[WORK REQUEST]:
Retype the listing in full. Change nothing.

[DATA PROVIDED]:
+ + + + +
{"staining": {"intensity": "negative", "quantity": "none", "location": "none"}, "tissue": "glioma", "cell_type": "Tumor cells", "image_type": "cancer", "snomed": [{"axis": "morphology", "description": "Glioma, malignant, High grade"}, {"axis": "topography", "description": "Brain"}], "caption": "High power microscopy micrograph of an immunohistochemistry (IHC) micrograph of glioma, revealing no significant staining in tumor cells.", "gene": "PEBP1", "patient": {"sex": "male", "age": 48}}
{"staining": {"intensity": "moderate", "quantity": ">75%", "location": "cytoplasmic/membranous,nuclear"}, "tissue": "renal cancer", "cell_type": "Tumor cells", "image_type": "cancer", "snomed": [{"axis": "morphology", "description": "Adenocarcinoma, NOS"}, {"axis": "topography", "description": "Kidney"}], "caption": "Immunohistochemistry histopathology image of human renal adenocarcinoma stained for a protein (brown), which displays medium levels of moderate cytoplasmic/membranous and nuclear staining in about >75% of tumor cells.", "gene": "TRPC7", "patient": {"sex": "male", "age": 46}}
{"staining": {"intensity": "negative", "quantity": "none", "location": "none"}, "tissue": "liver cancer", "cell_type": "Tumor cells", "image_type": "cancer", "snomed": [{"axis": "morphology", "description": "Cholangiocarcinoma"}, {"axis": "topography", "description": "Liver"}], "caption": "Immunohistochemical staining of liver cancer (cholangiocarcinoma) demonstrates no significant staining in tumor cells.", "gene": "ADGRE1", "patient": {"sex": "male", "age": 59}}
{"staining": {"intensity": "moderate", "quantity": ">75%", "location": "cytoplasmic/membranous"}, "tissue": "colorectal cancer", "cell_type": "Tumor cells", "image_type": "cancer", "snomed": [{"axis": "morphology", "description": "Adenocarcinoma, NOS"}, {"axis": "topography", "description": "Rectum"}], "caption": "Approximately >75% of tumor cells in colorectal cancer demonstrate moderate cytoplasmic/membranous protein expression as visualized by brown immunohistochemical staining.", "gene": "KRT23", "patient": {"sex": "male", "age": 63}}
+ + + + +
[RESULT BELOW]:
{"staining": {"intensity": "negative", "quantity": "none", "location": "none"}, "tissue": "glioma", "cell_type": "Tumor cells", "image_type": "cancer", "snomed": [{"axis": "morphology", "description": "Glioma, malignant, High grade"}, {"axis": "topography", "description": "Brain"}], "caption": "High power microscopy micrograph of an immunohistochemistry (IHC) micrograph of glioma, revealing no significant staining in tumor cells.", "gene": "PEBP1", "patient": {"sex": "male", "age": 48}}
{"staining": {"intensity": "moderate", "quantity": ">75%", "location": "cytoplasmic/membranous,nuclear"}, "tissue": "renal cancer", "cell_type": "Tumor cells", "image_type": "cancer", "snomed": [{"axis": "morphology", "description": "Adenocarcinoma, NOS"}, {"axis": "topography", "description": "Kidney"}], "caption": "Immunohistochemistry histopathology image of human renal adenocarcinoma stained for a protein (brown), which displays medium levels of moderate cytoplasmic/membranous and nuclear staining in about >75% of tumor cells.", "gene": "TRPC7", "patient": {"sex": "male", "age": 46}}
{"staining": {"intensity": "negative", "quantity": "none", "location": "none"}, "tissue": "liver cancer", "cell_type": "Tumor cells", "image_type": "cancer", "snomed": [{"axis": "morphology", "description": "Cholangiocarcinoma"}, {"axis": "topography", "description": "Liver"}], "caption": "Immunohistochemical staining of liver cancer (cholangiocarcinoma) demonstrates no significant staining in tumor cells.", "gene": "ADGRE1", "patient": {"sex": "male", "age": 59}}
{"staining": {"intensity": "moderate", "quantity": ">75%", "location": "cytoplasmic/membranous"}, "tissue": "colorectal cancer", "cell_type": "Tumor cells", "image_type": "cancer", "snomed": [{"axis": "morphology", "description": "Adenocarcinoma, NOS"}, {"axis": "topography", "description": "Rectum"}], "caption": "Approximately >75% of tumor cells in colorectal cancer demonstrate moderate cytoplasmic/membranous protein expression as visualized by brown immunohistochemical staining.", "gene": "KRT23", "patient": {"sex": "male", "age": 63}}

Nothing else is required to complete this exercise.